Final Project: Agent Based Animation

Ben Mitchell, Zach Pezzementi

We chose to implement agent-based animation for our final project. They were relatively easy to incorporate into our existing graphics system as one of the set of TimeWarps that can be associated with an animation. The agent takes a reference to the current setup of the world (the GraphicWorkspace), chooses how to accelerate based on this setup, and returns a transform to the location where that acceleration would place the object at the next timestep. Two processes decide how the agent will accelerate: goal seeking and object avoidance. The agent keeps track of its current state in terms of 3d position and velocity. It also has a goal state of another 3d position and velocity, and when possible it will accelerate to match that state. Whenever the agent's path intersects with the current position of an obstacle, the agent temporarily stops seeking its goal and starts avoiding obstacles. The agent then accelerates away from the obstacle, and, depending on the speed at which the agent is travelling, maybe slows down as well. All velocities and accelerations are clipped to specified maximum magnitudes (maintaining direction) to make motions look physically plausible (impulse drive only).

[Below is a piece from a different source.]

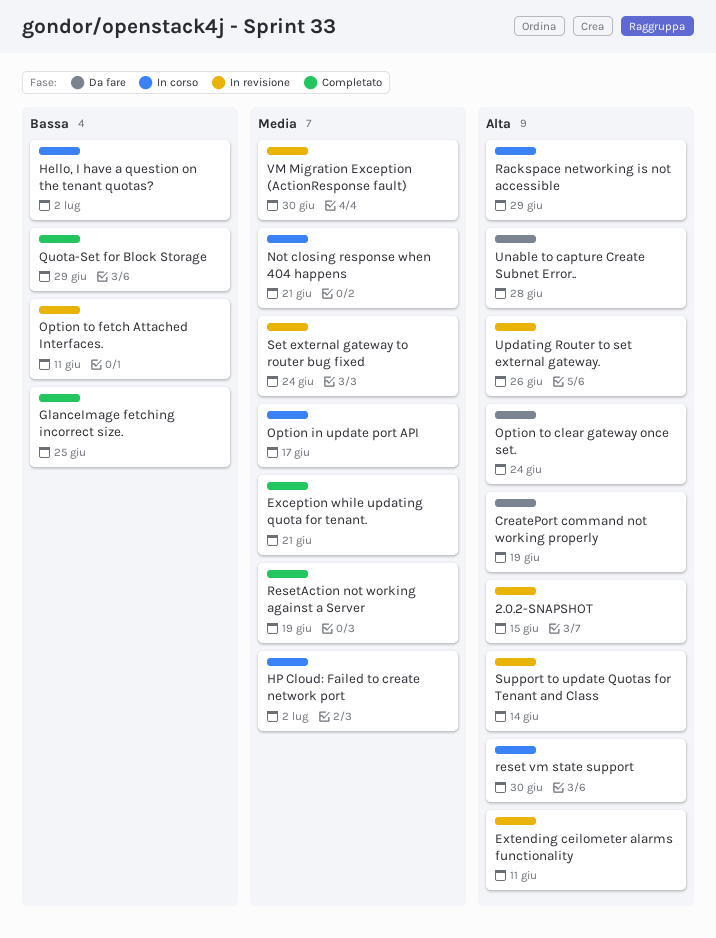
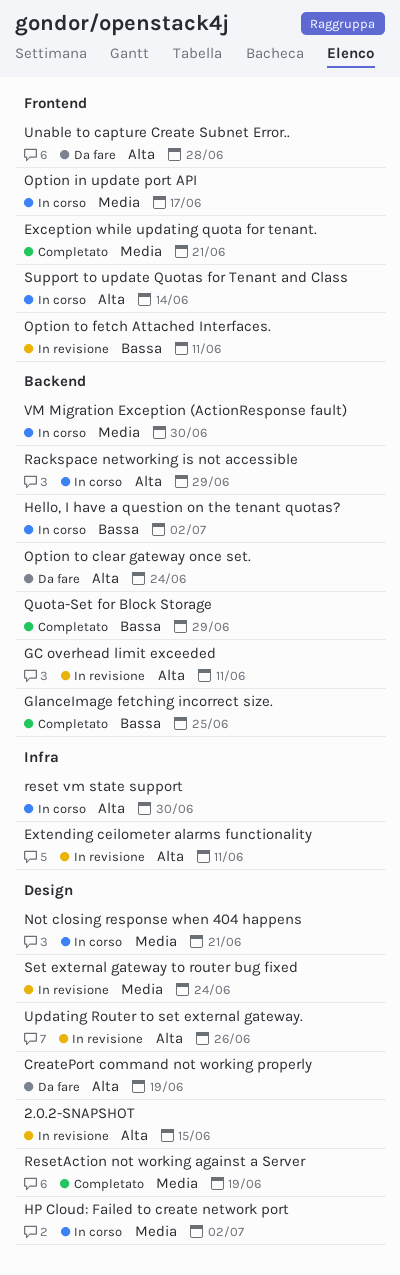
GC overhead limit exceeded: none -> present
Support to update Quotas for Tenant and Class, status: In revisione -> In corso
VM Migration Exception (ActionResponse fault), status: In revisione -> In corso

Here, a small borg cube starts to the right with no velocity and a goal set to the left also with no velocity. But there's a larger borg ship in the way. What's a cube to do?!

Avoidance Demo

Next, a borg cube has its goal set on the other side of an asteroid field, so it navigates through the field as the camera follows it. Several enterprises have their goals set to the borg ship though. Conflict! The nerdiest of our readers may recognize this as an attempt to reenact the battle at Wolf 359. We have added phasers fire to one version, but that code is not complete, so the Federation ships have exceedingly poor aim.